Me dijo una vez alguien que, si quiero que alguien me haga caso en una reclamación, no le cuente mi angustia, sino que intente que esa persona se angustie.
Al principio me pareció un consejo muy radical, pero con el tiempo comprendí que en ciertos casos es exactamente lo que hay que hacer.
Desde el derecho y con respeto, por supuesto.
Porque en estos casos cuando alguien es sensible, no hace falta forzar nada, pues escucha con empatía y hace lo que puede.
Pero cuando alguien desprecia tus preocupaciones y niega su propia responsabilidad, la única manera de que actúe es que se vea afectadx, porque solo puede escucharse a sí mismx.
En consecuencia, si una persona actúa a la defensiva, solo puede cambiar si desde dentro le supera su propia angustia y la única defensa es poner remedio a mi problema.
Transmití esta idea de forma algo teórica a una madre preocupada por el bullying que sufría su hijo.
Cuando volvió a la siguiente visita, me dio una verdadera lección práctica de intuición y coraje. Me contó cómo había actuado:
“Fui a hablar con el director varias veces.
Al principio me dijo que era cosa de chiquillos, luego que ya había tomado nota, pero nunca hicieron nada.
Hasta que un día, ya sin poder más, fui con tranquilidad y le dije:
‘Disculpe, he sido antigua alumna y no quiero que usted ni el colegio tengan problemas.
Tengo hora en inspección escolar la semana que viene y si no lo resuelve, tendré que denunciar al colegio.
Sinceramente, me gustaría que se resolviera; sería bueno para todos.’
A la semana siguiente tomaron cartas en el asunto: reunieron a las personas implicadas, hablaron con las familias y la situación comenzó a mejorar.”
Esta historia me enseñó que, a veces, para que los demás actúen, no basta con pedir, explicar o suplicar.

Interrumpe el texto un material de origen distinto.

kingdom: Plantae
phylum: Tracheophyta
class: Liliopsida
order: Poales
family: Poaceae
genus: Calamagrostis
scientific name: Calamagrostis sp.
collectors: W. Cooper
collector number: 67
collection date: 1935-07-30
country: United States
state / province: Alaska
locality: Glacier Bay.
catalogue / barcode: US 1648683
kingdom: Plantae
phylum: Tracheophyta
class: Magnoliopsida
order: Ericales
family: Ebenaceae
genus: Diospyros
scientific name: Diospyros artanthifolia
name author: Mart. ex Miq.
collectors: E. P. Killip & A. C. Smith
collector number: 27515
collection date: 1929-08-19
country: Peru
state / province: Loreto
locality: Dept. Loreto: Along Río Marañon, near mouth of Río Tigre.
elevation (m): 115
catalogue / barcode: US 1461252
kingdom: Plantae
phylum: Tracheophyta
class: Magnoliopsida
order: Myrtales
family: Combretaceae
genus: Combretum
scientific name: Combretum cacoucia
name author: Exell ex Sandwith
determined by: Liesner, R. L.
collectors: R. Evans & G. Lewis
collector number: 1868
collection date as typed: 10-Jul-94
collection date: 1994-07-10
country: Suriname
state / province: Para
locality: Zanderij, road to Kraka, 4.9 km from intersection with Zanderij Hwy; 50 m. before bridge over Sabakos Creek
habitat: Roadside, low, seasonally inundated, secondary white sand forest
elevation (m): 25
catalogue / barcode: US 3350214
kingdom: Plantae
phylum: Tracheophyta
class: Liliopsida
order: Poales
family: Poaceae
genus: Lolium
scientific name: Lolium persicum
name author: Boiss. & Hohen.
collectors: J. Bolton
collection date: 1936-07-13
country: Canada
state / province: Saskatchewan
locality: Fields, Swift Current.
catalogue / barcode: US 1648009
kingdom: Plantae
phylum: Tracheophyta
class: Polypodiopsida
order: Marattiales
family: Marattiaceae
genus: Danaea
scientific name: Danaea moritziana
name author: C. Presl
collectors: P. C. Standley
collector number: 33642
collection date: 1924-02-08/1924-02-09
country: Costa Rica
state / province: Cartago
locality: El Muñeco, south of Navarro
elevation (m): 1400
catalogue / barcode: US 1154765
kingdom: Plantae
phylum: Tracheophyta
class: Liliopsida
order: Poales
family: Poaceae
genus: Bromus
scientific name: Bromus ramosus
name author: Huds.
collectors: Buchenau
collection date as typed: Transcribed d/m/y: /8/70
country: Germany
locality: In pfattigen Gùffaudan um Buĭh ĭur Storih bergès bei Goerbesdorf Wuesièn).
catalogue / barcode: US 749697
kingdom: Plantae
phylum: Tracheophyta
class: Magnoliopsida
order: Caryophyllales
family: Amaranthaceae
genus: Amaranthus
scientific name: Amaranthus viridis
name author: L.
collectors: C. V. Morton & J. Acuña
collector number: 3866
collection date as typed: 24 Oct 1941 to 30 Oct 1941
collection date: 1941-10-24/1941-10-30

Hay momentos en que hay que tocar la conciencia, porque es su obligación y es tu derecho.
Además es un bien y puede resultar incluso un aprendizaje que mejore las cosas.
Como decía mi queridísmo padre (Ramón Bataller Sifre, que me enseñó mucho humanismo con su ejemplo y sus reflexiones) «en la vida no hay que ir en contra de ninguna persona, sino a favor de que las cosas funcionen bien«.